## Exercise requirements
Return only the lines from the one that contains "Ja, Sie haben" through the last line of the records below, exactly as they stand. Pictures are not part of the copy.

## Stored entries
***

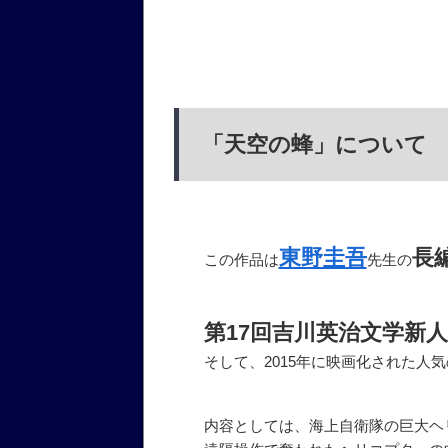
「天空の蜂」について
東野圭吾
長
この作品は
先生の
第17回吉川英治文学新
そして、2015年に映画化された人
内容としては、海上自衛隊の巨大ヘ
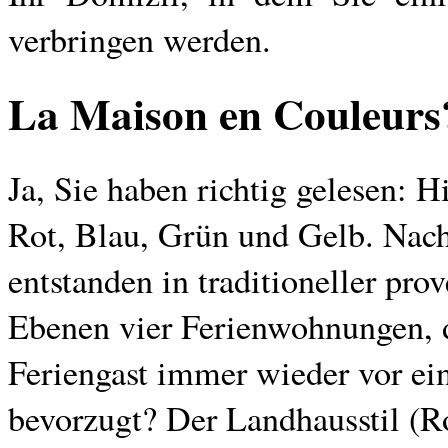
verbringen werden.
La Maison en Couleurs
Ja, Sie haben richtig gelesen: 
Rot, Blau, Grün und Gelb.
Nach
entstanden in traditioneller pr
Ebenen vier Ferienwohnungen, d
Feriengast immer wieder vor ein
bevorzugt? Der Landhausstil (Rot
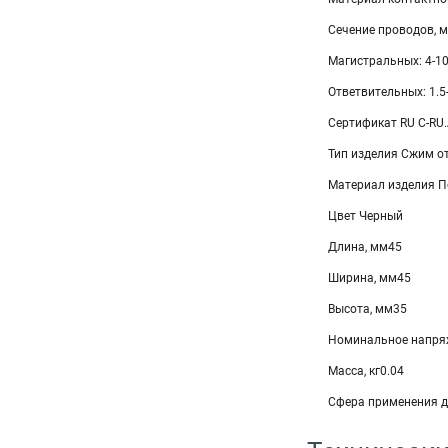
Сечение проводов, 
Магистральных: 4-1
Ответвительных: 1.5
Сертификат RU C-RU
Тип изделия Сжим о
Материал изделия 
Цвет Черный
Длина, мм45
Ширина, мм45
Высота, мм35
Номинальное напряж
Масса, кг0.04
Сфера применения д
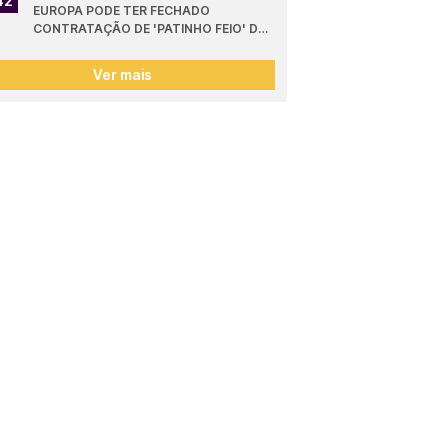
42
EUROPA PODE TER FECHADO 
CONTRATAÇÃO DE 'PATINHO FEIO' DO 
SPORTING
Ver mais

***

## Exercise output
Ja, Sie haben richtig gelesen: 
Rot, Blau, Grün und Gelb.
Nach
entstanden in traditioneller pr
Ebenen vier Ferienwohnungen, d
Feriengast immer wieder vor ein
bevorzugt? Der Landhausstil (Rot
Сечение проводов, 
Магистральных: 4-1
Ответвительных: 1.5
Сертификат RU C-RU
Тип изделия Сжим о
Материал изделия 
Цвет Черный
Длина, мм45
Ширина, мм45
Высота, мм35
Номинальное напряж
Масса, кг0.04
Сфера применения д
42
EUROPA PODE TER FECHADO 
CONTRATAÇÃO DE 'PATINHO FEIO' DO 
SPORTING
Ver mais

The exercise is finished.